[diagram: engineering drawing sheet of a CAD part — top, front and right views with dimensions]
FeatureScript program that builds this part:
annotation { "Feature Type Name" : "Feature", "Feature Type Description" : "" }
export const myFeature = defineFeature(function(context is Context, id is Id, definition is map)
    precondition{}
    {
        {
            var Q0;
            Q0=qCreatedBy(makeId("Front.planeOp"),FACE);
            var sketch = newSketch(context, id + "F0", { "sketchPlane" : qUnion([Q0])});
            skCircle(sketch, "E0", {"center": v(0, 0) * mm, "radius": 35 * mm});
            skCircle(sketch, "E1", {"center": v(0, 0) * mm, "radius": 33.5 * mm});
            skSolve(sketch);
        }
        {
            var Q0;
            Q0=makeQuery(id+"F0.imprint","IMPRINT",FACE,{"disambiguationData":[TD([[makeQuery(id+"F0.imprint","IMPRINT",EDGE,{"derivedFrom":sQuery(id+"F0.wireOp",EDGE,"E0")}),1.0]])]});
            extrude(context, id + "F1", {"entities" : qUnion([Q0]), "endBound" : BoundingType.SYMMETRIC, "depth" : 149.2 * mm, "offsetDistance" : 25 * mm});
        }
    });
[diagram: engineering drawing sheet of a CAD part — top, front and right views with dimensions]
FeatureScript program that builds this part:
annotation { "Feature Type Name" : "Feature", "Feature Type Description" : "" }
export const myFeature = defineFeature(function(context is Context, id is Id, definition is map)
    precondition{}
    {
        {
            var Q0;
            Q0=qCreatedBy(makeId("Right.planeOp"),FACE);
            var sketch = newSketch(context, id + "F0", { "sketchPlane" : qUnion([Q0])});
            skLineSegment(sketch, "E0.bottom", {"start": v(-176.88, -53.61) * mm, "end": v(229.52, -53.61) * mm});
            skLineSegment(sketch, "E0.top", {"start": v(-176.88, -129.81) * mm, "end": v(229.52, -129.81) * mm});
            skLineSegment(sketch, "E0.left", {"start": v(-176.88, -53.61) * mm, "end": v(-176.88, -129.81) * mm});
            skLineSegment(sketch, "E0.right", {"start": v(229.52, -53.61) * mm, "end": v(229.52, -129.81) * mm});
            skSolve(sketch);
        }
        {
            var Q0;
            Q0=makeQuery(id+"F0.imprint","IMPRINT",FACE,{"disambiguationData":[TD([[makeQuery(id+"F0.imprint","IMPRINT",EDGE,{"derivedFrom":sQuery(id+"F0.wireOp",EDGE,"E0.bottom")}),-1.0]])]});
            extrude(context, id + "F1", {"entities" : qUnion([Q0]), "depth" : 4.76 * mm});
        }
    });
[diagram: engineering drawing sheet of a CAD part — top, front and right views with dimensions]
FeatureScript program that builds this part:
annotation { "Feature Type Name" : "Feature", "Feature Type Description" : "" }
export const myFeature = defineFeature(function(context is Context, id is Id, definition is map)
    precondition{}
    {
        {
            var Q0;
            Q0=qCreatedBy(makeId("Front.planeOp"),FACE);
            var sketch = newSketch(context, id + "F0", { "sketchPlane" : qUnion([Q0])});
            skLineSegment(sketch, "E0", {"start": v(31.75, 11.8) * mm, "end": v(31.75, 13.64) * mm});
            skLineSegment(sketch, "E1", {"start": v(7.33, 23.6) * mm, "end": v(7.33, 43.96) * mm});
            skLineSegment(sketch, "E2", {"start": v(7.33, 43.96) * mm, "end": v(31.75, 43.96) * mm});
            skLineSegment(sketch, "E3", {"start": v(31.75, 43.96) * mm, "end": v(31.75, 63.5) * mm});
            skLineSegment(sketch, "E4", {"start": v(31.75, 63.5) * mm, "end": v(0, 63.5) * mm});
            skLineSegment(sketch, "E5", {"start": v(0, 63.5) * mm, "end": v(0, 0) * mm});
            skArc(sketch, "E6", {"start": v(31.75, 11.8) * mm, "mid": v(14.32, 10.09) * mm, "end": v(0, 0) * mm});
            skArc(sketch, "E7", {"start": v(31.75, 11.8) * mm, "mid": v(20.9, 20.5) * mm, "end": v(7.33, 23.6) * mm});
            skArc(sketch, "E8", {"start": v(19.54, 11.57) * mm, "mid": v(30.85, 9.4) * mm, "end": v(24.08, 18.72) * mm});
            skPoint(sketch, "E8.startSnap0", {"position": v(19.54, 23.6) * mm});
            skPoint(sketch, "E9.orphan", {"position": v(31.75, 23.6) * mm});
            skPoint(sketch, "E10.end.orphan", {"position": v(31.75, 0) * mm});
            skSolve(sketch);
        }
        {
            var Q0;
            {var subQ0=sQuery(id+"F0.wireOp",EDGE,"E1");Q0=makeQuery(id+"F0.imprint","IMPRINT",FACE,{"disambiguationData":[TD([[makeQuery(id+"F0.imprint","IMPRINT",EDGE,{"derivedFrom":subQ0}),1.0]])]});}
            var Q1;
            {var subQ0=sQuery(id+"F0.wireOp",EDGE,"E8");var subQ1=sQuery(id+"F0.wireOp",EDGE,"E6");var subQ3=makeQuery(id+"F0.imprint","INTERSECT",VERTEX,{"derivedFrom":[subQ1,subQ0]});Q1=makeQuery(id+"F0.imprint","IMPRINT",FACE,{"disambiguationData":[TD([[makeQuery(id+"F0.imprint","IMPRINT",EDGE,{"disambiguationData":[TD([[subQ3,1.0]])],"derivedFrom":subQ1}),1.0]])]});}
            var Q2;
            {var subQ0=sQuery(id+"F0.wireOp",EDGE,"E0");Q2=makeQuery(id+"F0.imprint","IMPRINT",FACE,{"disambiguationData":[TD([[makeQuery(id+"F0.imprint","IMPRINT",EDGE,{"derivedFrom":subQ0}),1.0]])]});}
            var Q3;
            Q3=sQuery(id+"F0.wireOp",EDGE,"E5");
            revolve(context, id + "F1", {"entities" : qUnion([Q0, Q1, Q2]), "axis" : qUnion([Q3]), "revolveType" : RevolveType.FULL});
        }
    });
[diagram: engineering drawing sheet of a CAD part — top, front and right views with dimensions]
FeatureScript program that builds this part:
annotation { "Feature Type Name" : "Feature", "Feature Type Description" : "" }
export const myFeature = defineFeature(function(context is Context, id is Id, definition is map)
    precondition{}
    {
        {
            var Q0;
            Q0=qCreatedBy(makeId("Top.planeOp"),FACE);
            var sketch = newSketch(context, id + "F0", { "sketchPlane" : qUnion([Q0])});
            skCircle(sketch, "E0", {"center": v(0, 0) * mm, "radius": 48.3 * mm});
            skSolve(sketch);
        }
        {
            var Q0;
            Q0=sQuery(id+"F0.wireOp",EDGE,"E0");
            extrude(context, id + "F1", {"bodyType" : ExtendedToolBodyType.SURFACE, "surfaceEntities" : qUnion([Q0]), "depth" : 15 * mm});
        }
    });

###

Task to complete: Copy every line of the material above that contains the string "position", matching case exactly.

Correct result:
            skPoint(sketch, "E8.startSnap0", {"position": v(19.54, 23.6) * mm});
            skPoint(sketch, "E9.orphan", {"position": v(31.75, 23.6) * mm});
            skPoint(sketch, "E10.end.orphan", {"position": v(31.75, 0) * mm});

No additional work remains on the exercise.